Perhaps the real irony comes at the very end of Korn’s piece. She states that “if we give up our obsessive reliance on the doctrine of academic freedom, we can consider more thoughtfully what is just.” But wait . . . how on earth can we consider more thoughtfully what is just unless we have the academic freedom to investigate what is just? This demonstrates the compete incoherence of her views. She wants to cut off any investigations into anything with which she disagrees, then argues that by doing so, we will be able to better investigate what is just. One supposes that what she really means is that by cutting off all investigations into anything with which she disagrees, all investigations into justice will result in answers that support her ideology. Then she won’t have to live with the overwhelming burden of having to consider views other than her own. The point, then, is the same as that at UCLA: to make correction and consideration of ideas other than your own impossible at the university, thus making education itself impossible.
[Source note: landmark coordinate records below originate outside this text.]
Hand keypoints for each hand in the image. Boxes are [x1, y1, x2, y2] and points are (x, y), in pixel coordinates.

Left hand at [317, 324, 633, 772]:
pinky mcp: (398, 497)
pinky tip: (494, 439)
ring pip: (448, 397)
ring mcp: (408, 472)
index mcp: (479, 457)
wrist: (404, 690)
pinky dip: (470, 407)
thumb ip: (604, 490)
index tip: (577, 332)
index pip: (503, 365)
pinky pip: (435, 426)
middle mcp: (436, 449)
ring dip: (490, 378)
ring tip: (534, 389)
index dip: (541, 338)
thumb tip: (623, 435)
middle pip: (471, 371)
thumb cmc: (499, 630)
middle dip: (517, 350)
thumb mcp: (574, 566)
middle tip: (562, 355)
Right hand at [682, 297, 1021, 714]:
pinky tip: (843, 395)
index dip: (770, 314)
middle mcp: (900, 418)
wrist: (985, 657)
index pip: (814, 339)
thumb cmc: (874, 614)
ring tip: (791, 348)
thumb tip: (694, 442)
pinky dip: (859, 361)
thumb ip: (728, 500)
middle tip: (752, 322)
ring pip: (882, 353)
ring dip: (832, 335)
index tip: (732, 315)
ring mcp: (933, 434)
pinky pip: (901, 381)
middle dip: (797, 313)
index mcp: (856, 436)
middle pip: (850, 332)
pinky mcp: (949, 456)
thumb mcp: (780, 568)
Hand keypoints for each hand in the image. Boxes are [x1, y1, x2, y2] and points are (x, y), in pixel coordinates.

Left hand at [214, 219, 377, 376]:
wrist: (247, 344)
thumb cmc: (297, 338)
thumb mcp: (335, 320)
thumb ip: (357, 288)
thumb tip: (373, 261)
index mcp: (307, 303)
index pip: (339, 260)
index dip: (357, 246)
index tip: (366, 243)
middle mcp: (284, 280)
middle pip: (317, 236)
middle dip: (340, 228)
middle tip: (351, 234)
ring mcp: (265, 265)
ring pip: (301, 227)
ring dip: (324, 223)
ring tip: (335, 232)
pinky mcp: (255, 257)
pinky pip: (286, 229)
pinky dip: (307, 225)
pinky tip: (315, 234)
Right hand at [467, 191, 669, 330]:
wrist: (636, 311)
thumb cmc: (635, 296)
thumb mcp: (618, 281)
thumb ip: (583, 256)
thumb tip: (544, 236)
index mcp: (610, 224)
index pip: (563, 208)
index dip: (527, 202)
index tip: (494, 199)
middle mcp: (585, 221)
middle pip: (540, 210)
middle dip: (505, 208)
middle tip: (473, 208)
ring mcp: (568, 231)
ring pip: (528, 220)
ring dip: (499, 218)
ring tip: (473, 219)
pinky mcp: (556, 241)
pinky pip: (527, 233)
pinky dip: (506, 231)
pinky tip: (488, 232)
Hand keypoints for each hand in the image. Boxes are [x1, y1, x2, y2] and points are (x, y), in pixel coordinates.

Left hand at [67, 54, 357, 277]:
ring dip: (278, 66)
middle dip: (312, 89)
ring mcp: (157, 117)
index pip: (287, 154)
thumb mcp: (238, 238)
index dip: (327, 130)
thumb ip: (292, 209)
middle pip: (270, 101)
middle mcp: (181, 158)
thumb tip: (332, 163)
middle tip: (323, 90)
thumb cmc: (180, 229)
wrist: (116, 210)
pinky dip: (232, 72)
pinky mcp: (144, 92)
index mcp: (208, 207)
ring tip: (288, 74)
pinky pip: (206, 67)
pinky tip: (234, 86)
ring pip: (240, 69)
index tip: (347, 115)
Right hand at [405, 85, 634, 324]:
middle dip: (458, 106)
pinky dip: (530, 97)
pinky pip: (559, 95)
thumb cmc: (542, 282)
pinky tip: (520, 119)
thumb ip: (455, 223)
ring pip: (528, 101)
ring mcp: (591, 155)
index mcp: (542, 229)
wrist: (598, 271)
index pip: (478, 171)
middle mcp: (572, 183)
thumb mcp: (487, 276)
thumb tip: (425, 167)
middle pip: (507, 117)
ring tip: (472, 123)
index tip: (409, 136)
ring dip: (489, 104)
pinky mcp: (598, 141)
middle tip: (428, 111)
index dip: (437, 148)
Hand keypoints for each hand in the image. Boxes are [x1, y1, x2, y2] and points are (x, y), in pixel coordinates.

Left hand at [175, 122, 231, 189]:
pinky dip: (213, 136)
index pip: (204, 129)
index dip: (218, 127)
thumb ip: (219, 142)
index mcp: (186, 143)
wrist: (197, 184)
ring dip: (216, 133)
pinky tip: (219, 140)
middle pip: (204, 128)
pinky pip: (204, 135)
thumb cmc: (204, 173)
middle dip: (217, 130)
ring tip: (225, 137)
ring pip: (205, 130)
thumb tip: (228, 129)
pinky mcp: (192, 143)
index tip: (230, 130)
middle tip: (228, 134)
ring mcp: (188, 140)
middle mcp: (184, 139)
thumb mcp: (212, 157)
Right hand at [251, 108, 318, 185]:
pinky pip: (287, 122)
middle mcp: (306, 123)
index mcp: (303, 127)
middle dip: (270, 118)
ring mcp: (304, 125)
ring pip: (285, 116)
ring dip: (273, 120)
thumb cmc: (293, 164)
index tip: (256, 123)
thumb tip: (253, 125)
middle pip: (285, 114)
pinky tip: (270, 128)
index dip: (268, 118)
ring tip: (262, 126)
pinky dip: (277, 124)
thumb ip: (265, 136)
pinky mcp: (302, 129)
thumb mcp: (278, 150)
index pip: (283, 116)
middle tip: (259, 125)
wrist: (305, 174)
There are two elements to the university: teaching students and creating academic output. The graduate students at UCLA seek to undermine the former under the guise of microaggression. Korn wishes to undermine the latter with essentially the same ideology. More, Korn’s piece in The Harvard Crimson demonstrates that when the university fails at the former, the latter will be negatively affected as well. Clearly Harvard has not taught Korn things like logic, tolerance for views other than her own, the nature of inquiry, or even the nature of justice. The result is someone who seeks to destroy, to strike at the very root of, the very institution which created her. If Harvard wants to destroy itself from the inside out, you may rest assured that other universities will come along to replace it. But if such anti-intellectual, intolerant ideas as Korn’s spreads, that will be the death of academic inquiry itself. More, it will be the death of justice in the world.